» WHAT IS EXPECTED
Your task is to repeat the entries below exactly and to leave their images out.

» RECORDS SHOWN
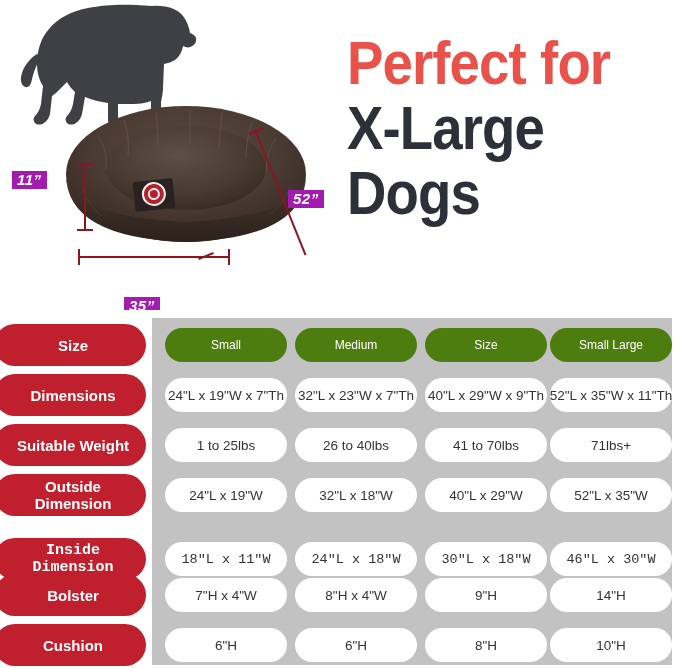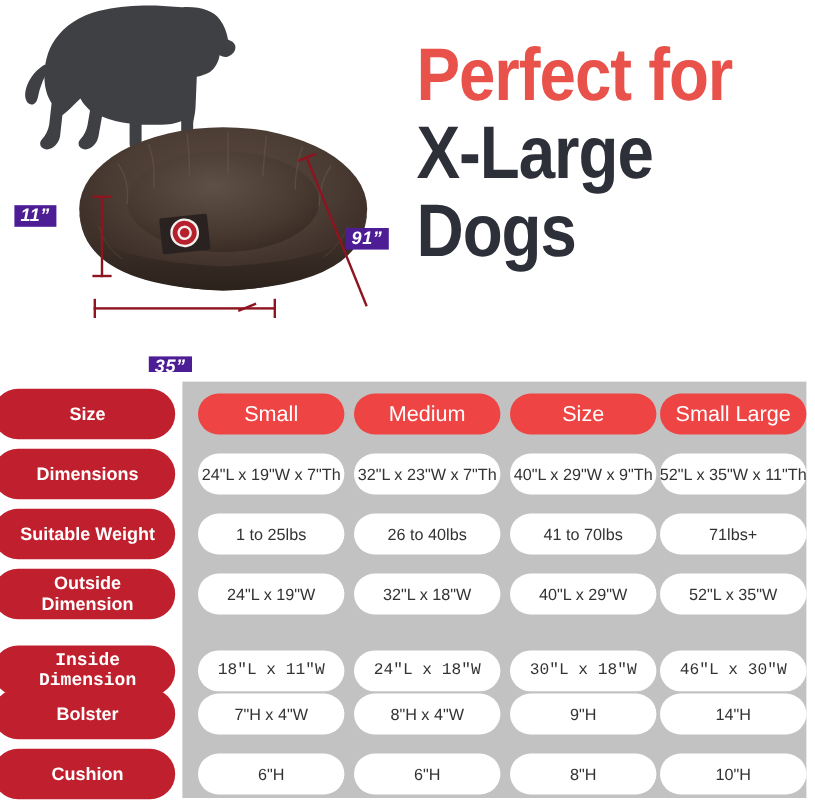--- a/index.html
+++ b/index.html
@@ -23,7 +23,7 @@
   
   .dimline{position:absolute;background:#8e1420;}
   .dim-badge{
-    position:absolute;background:#4c1d95;color:#fff;
+    position:absolute;background:#a21caf;color:#fff;
     font-weight:bold;font-style:italic;letter-spacing:.5px;
     padding:1px 5px 2px 5px;line-height:1;white-space:nowrap;
   }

» SOLVED EXERCISE
--- a/index.html
+++ b/index.html
@@ -23,7 +23,7 @@
   
   .dimline{position:absolute;background:#8e1420;}
   .dim-badge{
-    position:absolute;background:#4c1d95;color:#fff;
+    position:absolute;background:#a21caf;color:#fff;
     font-weight:bold;font-style:italic;letter-spacing:.5px;
     padding:1px 5px 2px 5px;line-height:1;white-space:nowrap;
   }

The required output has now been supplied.